Im nächsten Jahr dürfen die Autos im Rennen maximal 100 Kilogramm Benzin verbrauchen – deutlich weniger als in der V8-Ära. Die geplanten Tests der neuen Pirelli-Reifen für die Saison 2014 fielen in São Paulo buchstäblich ins Wasser.

Bei den Silberpfeilen hält sich hartnäckig das Gerücht, dass Superhirn Ross Brawn (59) das Team zum Jahresende verlassen könnte. In Stuttgart und in der Formel-1-Fabrik in Brackley will man sich dazu noch nicht äußern.

Neu aufgestellt

Auch ohne den einstigen Erfolgsgaranten glaubt man im Kampf um den WM-Titel gerüstet zu sein. Nico Rosberg sagt: „Wir als Team sind mittlerweile sehr gut aufgestellt, haben sehr kompetente Leute in unseren Reihen.“ Die Crew wurde schon vor längerem durch Paddy Lowe verstärkt, dem potenziellen Brawn-Nachfolger. Einen Teil zur Entwicklung des neuen Autos hat Ross Brawn schon beigetragen. Der Wagen wird am 28. Jänner 2014 bei den Testfahrten erstmals zum Einsatz kommen.

Bis dahin wird die Entwicklung durch Computerberechnungen und Simulatoren gestützt.

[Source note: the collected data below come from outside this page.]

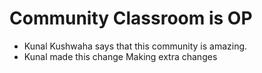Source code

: # Community Classroom is OP

- Kunal Kushwaha says that this community is amazing.
- Kunal made this change
Making extra changes
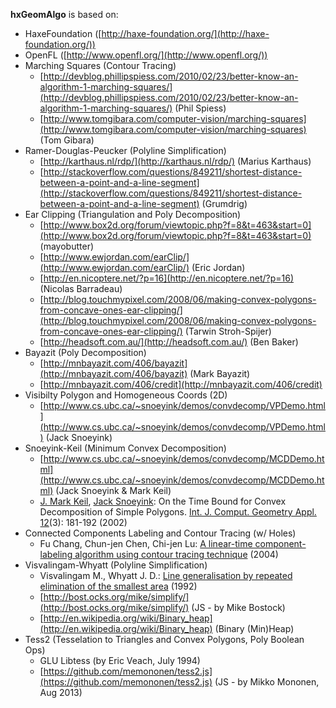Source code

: **hxGeomAlgo** is based on:

 - HaxeFoundation ([http://haxe-foundation.org/](http://haxe-foundation.org/))
 - OpenFL ([http://www.openfl.org/](http://www.openfl.org/))
 - Marching Squares (Contour Tracing)
   - [http://devblog.phillipspiess.com/2010/02/23/better-know-an-algorithm-1-marching-squares/](http://devblog.phillipspiess.com/2010/02/23/better-know-an-algorithm-1-marching-squares/)	(Phil Spiess)
   - [http://www.tomgibara.com/computer-vision/marching-squares](http://www.tomgibara.com/computer-vision/marching-squares)	(Tom Gibara)
 - Ramer-Douglas-Peucker (Polyline Simplification)
   - [http://karthaus.nl/rdp/](http://karthaus.nl/rdp/) (Marius Karthaus)
   - [http://stackoverflow.com/questions/849211/shortest-distance-between-a-point-and-a-line-segment](http://stackoverflow.com/questions/849211/shortest-distance-between-a-point-and-a-line-segment)	(Grumdrig)
 - Ear Clipping (Triangulation and Poly Decomposition)
   - [http://www.box2d.org/forum/viewtopic.php?f=8&t=463&start=0](http://www.box2d.org/forum/viewtopic.php?f=8&t=463&start=0)	(mayobutter)
   - [http://www.ewjordan.com/earClip/](http://www.ewjordan.com/earClip/)			(Eric Jordan)
   - [http://en.nicoptere.net/?p=16](http://en.nicoptere.net/?p=16) (Nicolas Barradeau)
   - [http://blog.touchmypixel.com/2008/06/making-convex-polygons-from-concave-ones-ear-clipping/](http://blog.touchmypixel.com/2008/06/making-convex-polygons-from-concave-ones-ear-clipping/) 	(Tarwin Stroh-Spijer)
   - [http://headsoft.com.au/](http://headsoft.com.au/)	(Ben Baker)
 - Bayazit (Poly Decomposition)
    - [http://mnbayazit.com/406/bayazit](http://mnbayazit.com/406/bayazit)	(Mark Bayazit)
    - [http://mnbayazit.com/406/credit](http://mnbayazit.com/406/credit)
 - Visibilty Polygon and Homogeneous Coords (2D)
   - [http://www.cs.ubc.ca/~snoeyink/demos/convdecomp/VPDemo.html](http://www.cs.ubc.ca/~snoeyink/demos/convdecomp/VPDemo.html)	(Jack Snoeyink)
 - Snoeyink-Keil (Minimum Convex Decomposition)
   - [http://www.cs.ubc.ca/~snoeyink/demos/convdecomp/MCDDemo.html](http://www.cs.ubc.ca/~snoeyink/demos/convdecomp/MCDDemo.html) (Jack Snoeyink & Mark Keil)
   - [J. Mark Keil](http://www.informatik.uni-trier.de/~ley/pers/hd/k/Keil:J=_Mark), [Jack Snoeyink](http://www.informatik.uni-trier.de/~ley/pers/hd/s/Snoeyink:Jack.html): On the Time Bound for Convex Decomposition of Simple Polygons. [Int. J. Comput. Geometry Appl. 12](http://www.informatik.uni-trier.de/~ley/db/journals/ijcga/ijcga12.html#KeilS02)(3): 181-192 (2002)
 - Connected Components Labeling and Contour Tracing (w/ Holes)
   - Fu Chang, Chun-jen Chen, Chi-jen Lu: [A linear-time component-labeling algorithm using contour tracing technique](http://www.iis.sinica.edu.tw/papers/fchang/1362-F.pdf) (2004)
 - Visvalingam-Whyatt (Polyline Simplification)
   - Visvalingam M., Whyatt J. D.: [Line generalisation by repeated elimination of the smallest area](https://hydra.hull.ac.uk/resources/hull:8338) (1992)
   - [http://bost.ocks.org/mike/simplify/](http://bost.ocks.org/mike/simplify/) (JS - by Mike Bostock)
   - [http://en.wikipedia.org/wiki/Binary_heap](http://en.wikipedia.org/wiki/Binary_heap) (Binary (Min)Heap)
 - Tess2 (Tesselation to Triangles and Convex Polygons, Poly Boolean Ops)
    - GLU Libtess (by Eric Veach, July 1994)
    - [https://github.com/memononen/tess2.js](https://github.com/memononen/tess2.js) (JS - by Mikko Mononen, Aug 2013)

Die Bedeutung des Simulators ist in diesem Winter so groß wie noch nie. „Der Simulator für nächste Saison läuft rund um die Uhr“, sagte Red-Bull-Motorsportchef Helmut Marko der Bild-Zeitung. Bis zur Einschränkung der Testfahrten im Jahr 2009 entwickelten die Konstrukteure ihre Fahrzeuge in teuren Tests weiter. Nun gönnen sich die Spitzenteams einen nicht minder teuren Simulator. Zum Training der Piloten, aber vor allem zur Entwicklung und Abstimmung des Autos.

„Die Arbeit im Simulator wird immer wichtiger“, sagt Marko. „Da wollen wir gut aufgestellt sein.“ Sebastian Vettel und sein neuer Teamkollege Daniel Ricciardo (Aus) können den Job alleine nicht bewältigen. Im Simulator arbeiten auch Testpilot Sébastien Buemi (CH) und die Red-Bull-Junioren Kwjat (Rus) und Da Costa (Por).

Die frühe Titelentscheidung 2012 ist für Red Bull ein Bonus für 2014. Teamchef Christian Horner: „Während Ferrari und Mercedes noch um die Verfolgerplätze gekämpft haben, konnten wir den Fokus auf den RB10 richten.“ Auf jenen Wagen also, mit dem Sebastian Vettel seinen fünften Titel holen soll.